1. At the beginning of the proc, immediately copy any permanent tables into temporary tables and specify/limit/filter only for the rows you need.

2. In the middle of the proc, manipulate the temporary tables as needed.

3. At the end of the proc, update the permanent tables enclosed within a transaction. Immediately rollback transaction/exit the proc, if an error is detected. (By following all three steps, this will improve concurrency and lets you restart the proc without manually cleaning up any data messes).

4. Use extreme caution when working with remote tables. Remote tables do not reside in your RDBMS and most likely will not utilize any statistics/indexes your RDBMS has. In many cases, it is more performant to dump/copy the entire remote table into a temporary table and then work with that. The most you can expect from a remote table is to execute a Where clause. If you attempt Joins or something complicated, it will likely timeout.

5. The Query Plan is easily confused. In some cases, the Query Plan will resort to perform row by row processing which will bring performance to a halt. In many cases, it is better to break up a complex stored procedure into smaller steps using temporary tables.

6. Always check the Query Plan to see what the RDBMS is actually doing.

4 comments

I've significantly improved the performance of queries by undoing someone who did #5 when it wasn't strictly needed. Sometimes breaking a query into many smaller queries is significantly less efficient than giving the query optimizer the entire query and letting it find the best route to the data.

If you've done #5 without doing #6 then you'll likely not see that you're doing something not optimal. My advice is avoid premature optimization and do things the most straight forward way first and then only optimize if needed. Most importantly, don't code in SQL procedurally -- you're describing the data you want not giving the engine instructions on how to get it.
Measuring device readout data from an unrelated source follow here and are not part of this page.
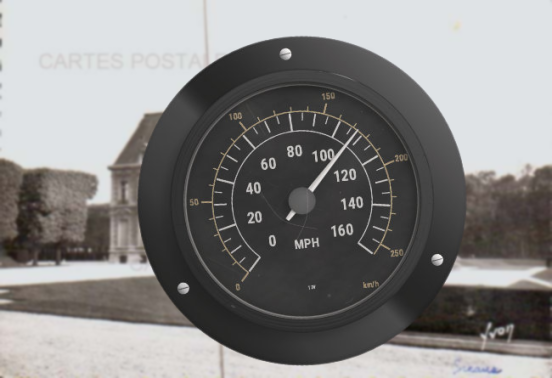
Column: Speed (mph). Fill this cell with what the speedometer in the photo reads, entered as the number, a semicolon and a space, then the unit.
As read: 107.5; mph
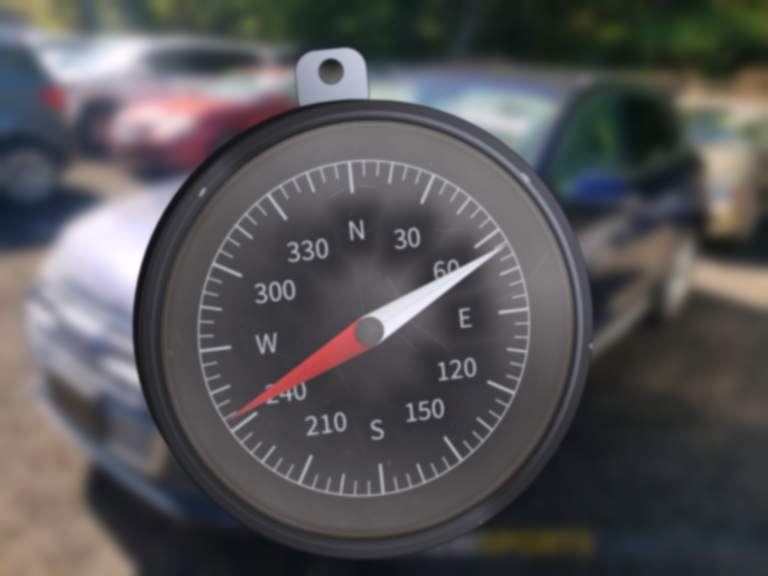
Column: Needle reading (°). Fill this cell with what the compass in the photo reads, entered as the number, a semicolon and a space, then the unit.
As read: 245; °
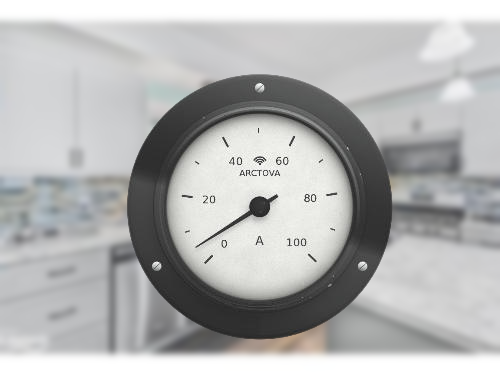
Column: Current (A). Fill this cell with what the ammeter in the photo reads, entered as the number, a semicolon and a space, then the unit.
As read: 5; A
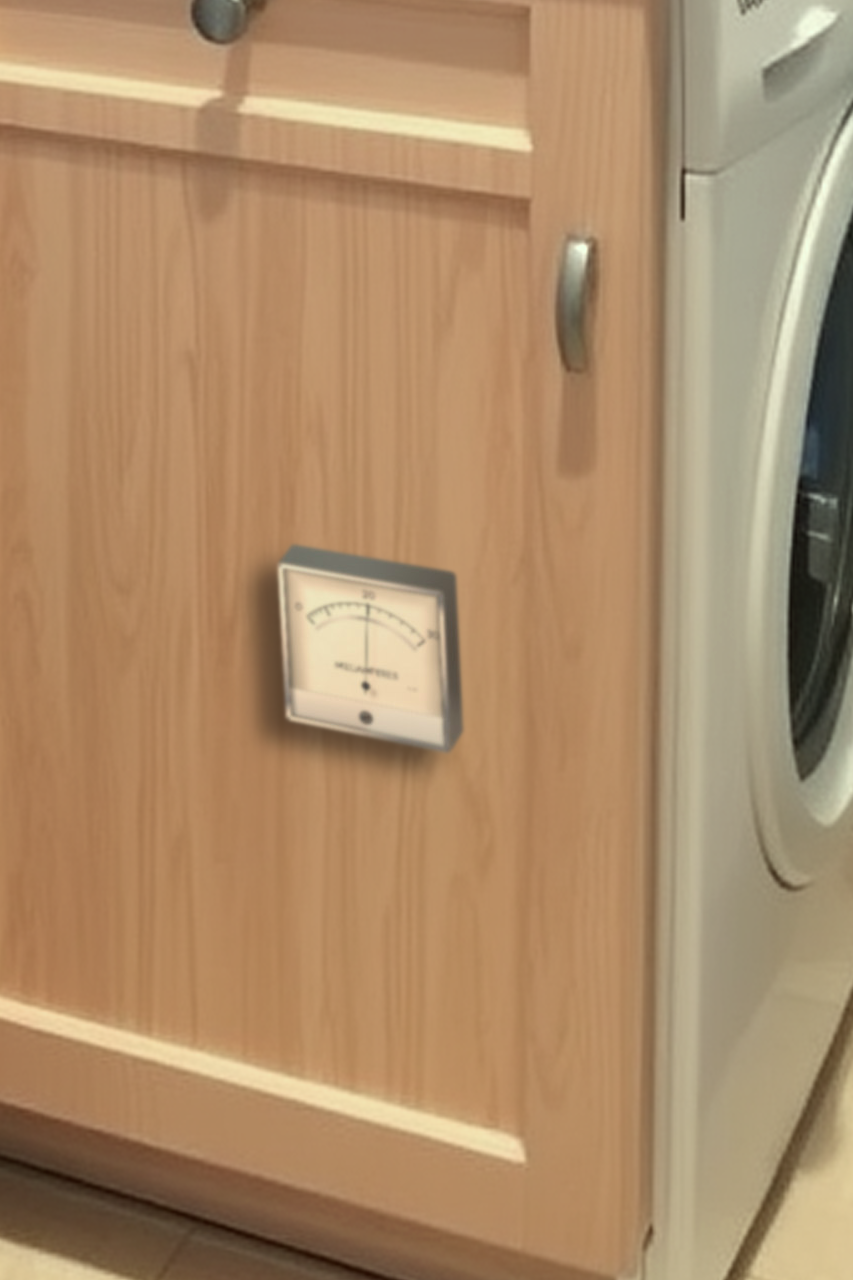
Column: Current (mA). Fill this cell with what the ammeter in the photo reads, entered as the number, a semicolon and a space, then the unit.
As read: 20; mA
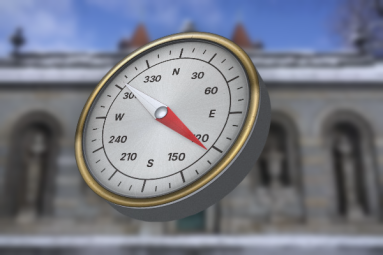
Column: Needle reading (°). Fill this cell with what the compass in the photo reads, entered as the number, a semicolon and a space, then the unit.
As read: 125; °
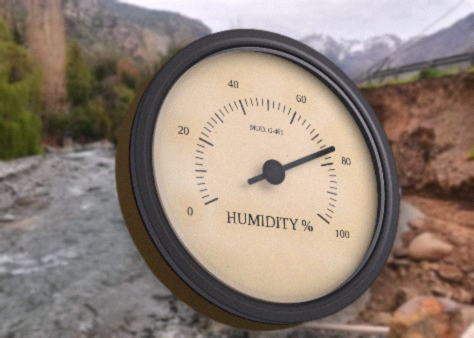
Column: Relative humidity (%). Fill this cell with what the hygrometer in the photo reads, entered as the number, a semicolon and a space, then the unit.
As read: 76; %
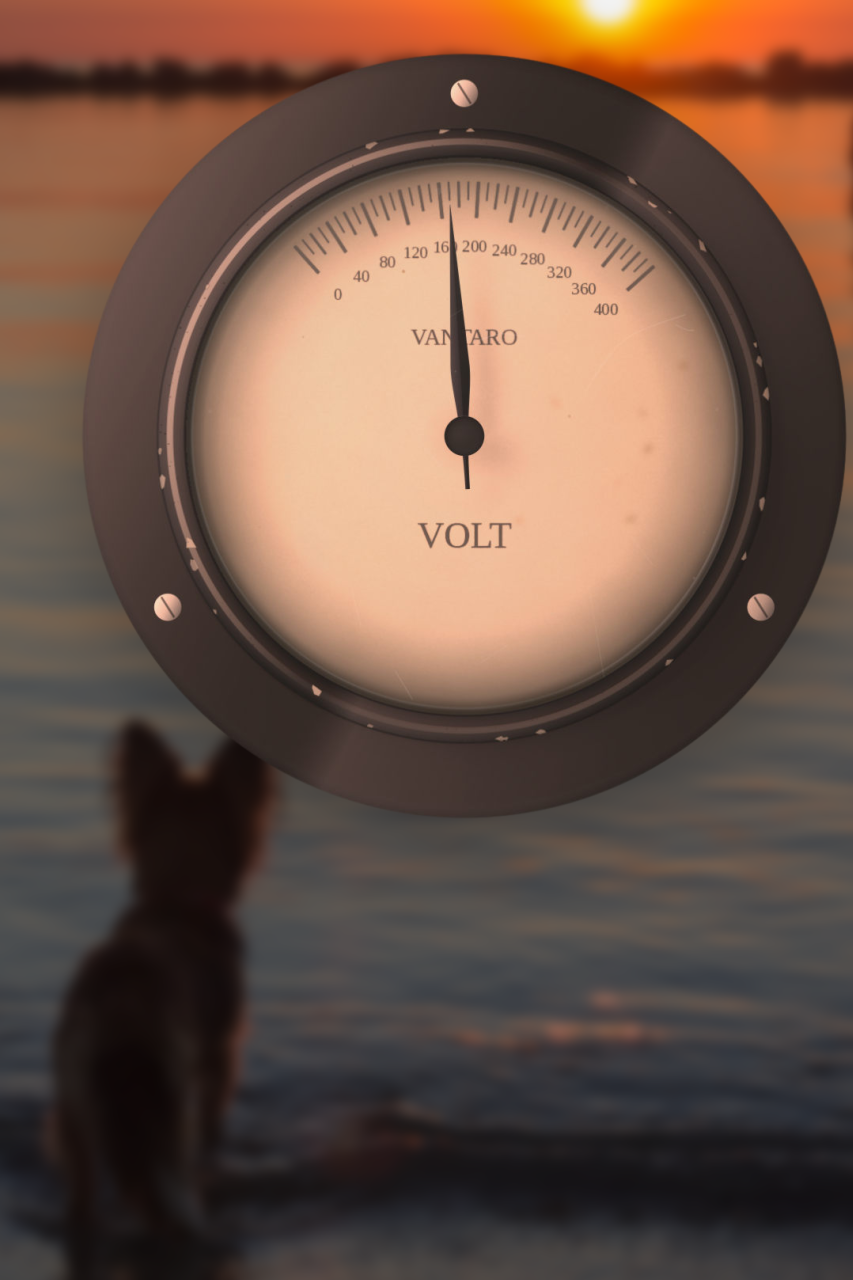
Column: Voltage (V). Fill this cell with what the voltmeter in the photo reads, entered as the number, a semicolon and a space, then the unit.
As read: 170; V
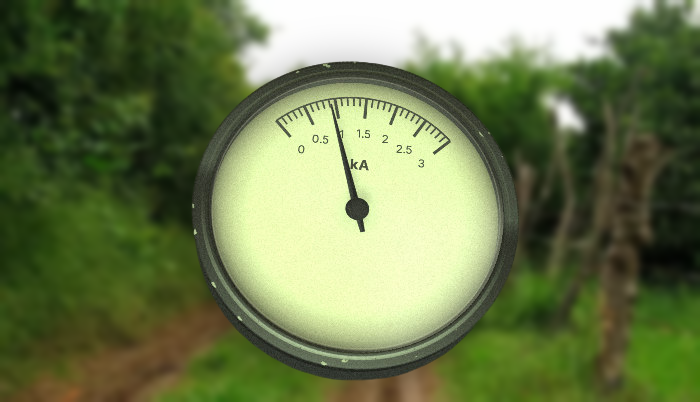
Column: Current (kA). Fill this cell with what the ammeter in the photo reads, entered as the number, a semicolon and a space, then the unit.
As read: 0.9; kA
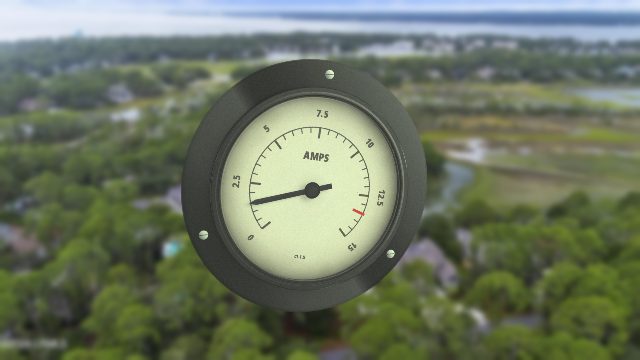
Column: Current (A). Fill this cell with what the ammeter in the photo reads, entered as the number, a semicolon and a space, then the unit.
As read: 1.5; A
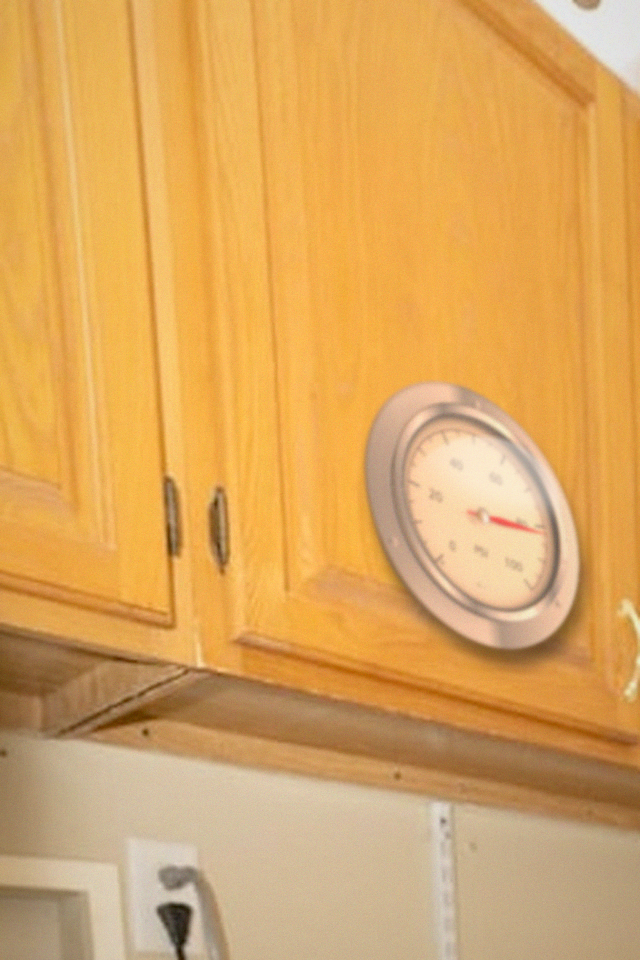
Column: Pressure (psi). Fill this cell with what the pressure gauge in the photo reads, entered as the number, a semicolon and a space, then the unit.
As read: 82.5; psi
I hate having to use a bunch of temp tables, but I regularly run into queries that would never finish if you let the query planner do its thing. Like compilers their ability is highly overrated. Meanwhile, microsoft places constant warnings against trying to even tune their query planner because it supposedly knows best.
And remember that these rules may be completely valid in one vendor's database, but another's may have very different priorities/characteristics/trade offs.

Also, the version of the database can matter, too.

1-3 are nice if you can guarantee your data is reasonably sized, but if it gets too big for your hardware taking copies of large datasets and then doing updates on large datasets can add a lot of overhead.